PriceSift works in a multi-step process to input a user question, and return a result after scraping data from the internet.

Step 1
The user asks the chatbot a question

Step 2
The user query is converted into a form suitable for search engines.

Step 3
The Bedrock Agent uses the GoogleSearch Lambda tool to retrieve hundreds of related URLs.

Step 4
The Bedrock Agent uses the ScrapeUrl Lambda tool to convert the HTML code of select URLs into LLM-friendly markdown format.

Step 5
The LLM consolidates the received data and generates a response to fit the user query to deliver to the frontend.

How we built it

We built PriceSift by creatively utilizing technologies from the AWS Suite. The entire architecture was based around using Lambda functions to create each part of the functionality, from cleaning the query, to retrieving results from chrome, to extracting html and converting it to an LLM-friendly format. At its center lies an AI Agent made in Bedrock, which combines all of these tools (made in lambda functions) where one of the tools helps clean up the user query and pass it to a google search library. Our scraping tool takes the urls and obtains the HTML content from the website, thus enabling the LLM to make informed decisions for further analysis. The LLM then sends its response to the front end, so the user can see the final decision made with the web scraping.

Challenges we ran into

One problem we faced involved our struggle with an oversized library that Lambda kept rejecting. Eventually, after many hours of struggle, we ultimately had to change the language our lambda function was programmed in to one that had a lighter library with the same functionality.

Accomplishments that we're proud of

Sometime around 3:30 A.M, we passed out on our beds after a lambda function that was supposed to retrieve a response from the AI agent kept failing, no matter what we tried.
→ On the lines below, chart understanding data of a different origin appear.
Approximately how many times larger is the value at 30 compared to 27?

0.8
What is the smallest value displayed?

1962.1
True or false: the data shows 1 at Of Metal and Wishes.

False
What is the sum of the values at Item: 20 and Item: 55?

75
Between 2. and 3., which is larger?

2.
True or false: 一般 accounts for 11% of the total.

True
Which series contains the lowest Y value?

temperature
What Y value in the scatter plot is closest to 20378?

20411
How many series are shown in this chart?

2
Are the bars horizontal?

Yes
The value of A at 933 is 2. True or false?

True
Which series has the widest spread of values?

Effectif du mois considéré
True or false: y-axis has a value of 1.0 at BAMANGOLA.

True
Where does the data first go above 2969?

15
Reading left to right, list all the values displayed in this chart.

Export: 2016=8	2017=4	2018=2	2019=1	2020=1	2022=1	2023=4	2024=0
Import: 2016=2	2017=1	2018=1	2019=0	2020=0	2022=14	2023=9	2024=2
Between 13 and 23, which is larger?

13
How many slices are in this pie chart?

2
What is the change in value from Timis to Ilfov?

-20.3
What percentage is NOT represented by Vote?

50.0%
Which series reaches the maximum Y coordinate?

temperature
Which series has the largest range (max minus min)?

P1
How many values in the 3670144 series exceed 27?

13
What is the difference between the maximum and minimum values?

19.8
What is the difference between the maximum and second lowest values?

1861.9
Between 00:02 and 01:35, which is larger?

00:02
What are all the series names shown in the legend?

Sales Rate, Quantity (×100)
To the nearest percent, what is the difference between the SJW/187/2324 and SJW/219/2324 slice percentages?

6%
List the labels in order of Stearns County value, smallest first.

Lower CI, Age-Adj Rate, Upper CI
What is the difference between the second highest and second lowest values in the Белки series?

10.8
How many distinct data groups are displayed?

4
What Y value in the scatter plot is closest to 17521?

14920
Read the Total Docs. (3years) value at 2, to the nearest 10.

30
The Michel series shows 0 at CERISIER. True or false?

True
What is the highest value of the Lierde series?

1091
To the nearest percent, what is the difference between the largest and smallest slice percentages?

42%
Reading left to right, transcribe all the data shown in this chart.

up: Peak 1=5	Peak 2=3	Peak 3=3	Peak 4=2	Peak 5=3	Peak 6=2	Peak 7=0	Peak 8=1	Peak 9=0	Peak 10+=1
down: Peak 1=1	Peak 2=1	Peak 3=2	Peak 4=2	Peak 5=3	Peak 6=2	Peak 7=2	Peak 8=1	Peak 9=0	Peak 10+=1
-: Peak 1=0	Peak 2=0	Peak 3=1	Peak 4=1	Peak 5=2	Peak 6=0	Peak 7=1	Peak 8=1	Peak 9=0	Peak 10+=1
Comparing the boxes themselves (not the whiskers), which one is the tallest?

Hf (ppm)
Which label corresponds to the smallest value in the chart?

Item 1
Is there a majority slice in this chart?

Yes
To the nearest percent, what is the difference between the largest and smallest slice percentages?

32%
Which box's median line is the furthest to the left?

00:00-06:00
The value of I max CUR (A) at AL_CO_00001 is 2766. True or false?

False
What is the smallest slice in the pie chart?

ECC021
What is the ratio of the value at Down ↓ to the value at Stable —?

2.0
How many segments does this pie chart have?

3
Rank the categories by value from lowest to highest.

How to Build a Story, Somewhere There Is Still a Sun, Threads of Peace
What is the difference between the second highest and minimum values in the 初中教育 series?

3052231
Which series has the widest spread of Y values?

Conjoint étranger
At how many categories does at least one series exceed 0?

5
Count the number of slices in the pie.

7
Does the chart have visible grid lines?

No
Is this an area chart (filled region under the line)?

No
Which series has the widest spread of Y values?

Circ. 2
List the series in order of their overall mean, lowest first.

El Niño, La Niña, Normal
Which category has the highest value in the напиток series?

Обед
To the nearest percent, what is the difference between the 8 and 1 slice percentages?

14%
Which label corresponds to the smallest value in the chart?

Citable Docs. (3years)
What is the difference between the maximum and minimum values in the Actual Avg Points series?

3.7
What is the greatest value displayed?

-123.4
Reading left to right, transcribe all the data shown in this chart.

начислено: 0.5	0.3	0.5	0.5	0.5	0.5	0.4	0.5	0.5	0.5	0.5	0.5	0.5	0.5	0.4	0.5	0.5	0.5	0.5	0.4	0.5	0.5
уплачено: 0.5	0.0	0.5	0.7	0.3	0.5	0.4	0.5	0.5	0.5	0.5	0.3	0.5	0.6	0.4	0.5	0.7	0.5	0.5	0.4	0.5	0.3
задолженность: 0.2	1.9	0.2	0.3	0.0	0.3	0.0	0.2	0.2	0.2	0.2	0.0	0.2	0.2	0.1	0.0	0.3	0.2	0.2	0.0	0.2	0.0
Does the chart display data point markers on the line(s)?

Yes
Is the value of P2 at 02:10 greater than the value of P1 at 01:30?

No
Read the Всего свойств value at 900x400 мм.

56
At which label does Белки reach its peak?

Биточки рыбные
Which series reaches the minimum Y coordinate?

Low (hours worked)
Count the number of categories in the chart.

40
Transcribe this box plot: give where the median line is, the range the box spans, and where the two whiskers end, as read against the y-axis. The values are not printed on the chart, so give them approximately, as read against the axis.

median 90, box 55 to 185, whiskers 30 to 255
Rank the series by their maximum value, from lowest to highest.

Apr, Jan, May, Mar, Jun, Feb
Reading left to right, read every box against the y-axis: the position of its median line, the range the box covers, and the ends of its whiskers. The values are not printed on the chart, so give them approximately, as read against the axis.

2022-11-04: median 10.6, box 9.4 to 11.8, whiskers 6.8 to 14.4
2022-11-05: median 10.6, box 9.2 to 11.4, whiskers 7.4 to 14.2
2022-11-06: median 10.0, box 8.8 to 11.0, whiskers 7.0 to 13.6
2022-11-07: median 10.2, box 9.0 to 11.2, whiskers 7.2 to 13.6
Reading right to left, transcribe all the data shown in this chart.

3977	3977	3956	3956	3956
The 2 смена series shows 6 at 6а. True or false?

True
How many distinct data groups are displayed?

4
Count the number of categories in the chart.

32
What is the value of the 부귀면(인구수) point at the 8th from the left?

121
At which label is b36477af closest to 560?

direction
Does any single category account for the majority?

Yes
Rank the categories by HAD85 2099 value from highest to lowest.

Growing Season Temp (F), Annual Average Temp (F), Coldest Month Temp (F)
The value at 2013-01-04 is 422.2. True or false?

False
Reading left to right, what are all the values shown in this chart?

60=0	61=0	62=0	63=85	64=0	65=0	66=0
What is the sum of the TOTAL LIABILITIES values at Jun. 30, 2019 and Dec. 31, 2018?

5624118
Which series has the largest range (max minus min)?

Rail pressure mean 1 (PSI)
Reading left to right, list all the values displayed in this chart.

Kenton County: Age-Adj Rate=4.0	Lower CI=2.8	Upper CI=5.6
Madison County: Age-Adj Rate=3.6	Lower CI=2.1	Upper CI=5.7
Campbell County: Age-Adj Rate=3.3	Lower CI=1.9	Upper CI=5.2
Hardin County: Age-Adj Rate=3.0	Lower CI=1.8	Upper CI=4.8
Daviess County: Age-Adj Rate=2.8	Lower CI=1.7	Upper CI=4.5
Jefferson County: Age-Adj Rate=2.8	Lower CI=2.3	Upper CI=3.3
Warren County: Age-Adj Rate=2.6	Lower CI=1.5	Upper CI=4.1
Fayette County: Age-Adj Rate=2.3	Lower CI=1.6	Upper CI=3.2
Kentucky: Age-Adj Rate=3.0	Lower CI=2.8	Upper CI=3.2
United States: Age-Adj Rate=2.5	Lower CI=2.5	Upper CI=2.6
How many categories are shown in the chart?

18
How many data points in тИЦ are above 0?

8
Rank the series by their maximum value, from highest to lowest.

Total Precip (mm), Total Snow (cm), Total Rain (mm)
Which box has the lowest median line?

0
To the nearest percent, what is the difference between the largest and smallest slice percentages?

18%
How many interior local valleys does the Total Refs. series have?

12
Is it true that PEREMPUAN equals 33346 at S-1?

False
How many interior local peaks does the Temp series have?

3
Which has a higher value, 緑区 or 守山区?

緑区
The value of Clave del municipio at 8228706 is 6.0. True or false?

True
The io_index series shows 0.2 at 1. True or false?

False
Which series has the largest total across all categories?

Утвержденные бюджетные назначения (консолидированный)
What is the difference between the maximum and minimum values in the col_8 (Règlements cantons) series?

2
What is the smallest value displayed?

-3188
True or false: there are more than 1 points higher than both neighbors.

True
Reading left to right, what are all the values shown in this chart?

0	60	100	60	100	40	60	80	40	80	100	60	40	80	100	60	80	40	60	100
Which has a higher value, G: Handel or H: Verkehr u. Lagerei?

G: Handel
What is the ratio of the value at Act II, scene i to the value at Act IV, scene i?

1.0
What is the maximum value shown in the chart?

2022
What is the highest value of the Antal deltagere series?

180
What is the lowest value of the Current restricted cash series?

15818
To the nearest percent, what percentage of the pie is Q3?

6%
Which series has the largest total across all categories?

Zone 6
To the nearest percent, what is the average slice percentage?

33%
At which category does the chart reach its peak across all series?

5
Even though it was our final task, none of us knew whether or not we were going to finish. However, by some miracle, at 5:00 A.M, the four of us woke up, almost simultaneously, with the same goal in mind: fix the error, complete the solution. We restructured our approach. Using YouTube to find code, and ChatGPT to debug our code in a frenzy wasn't working. So, we scraped through the AWS documentation, until, just when we thought it was too late, we found what we were looking for. We scrambled to finish, implementing new code based on the documentation, and debugging rapidly. We were handling interactions between our services, and before we knew it, we were finished.

What we learned

While we were building this project, we learned about perseverance, but we also learned about a much more computer-science-specific issue: the importance of documentation. Not only that, but after multiple misunderstandings about the functionality of our individual tasks, and a lot of time wasted, we learned the importance of understanding the full system architecture to prevent miscommunications.

What's next for PriceSift

We could improve PriceSift's reliability by:
Improving Data Collection Accuracy

By enhancing our web scraping algorithms to handle different website structures more efficiently, we can return improved responses to the user.

Increasing Scalability and Speed

By optimizing the architecture to handle more URLs from Google, we can improve responses. However, if we did this, we would also need to improve response times.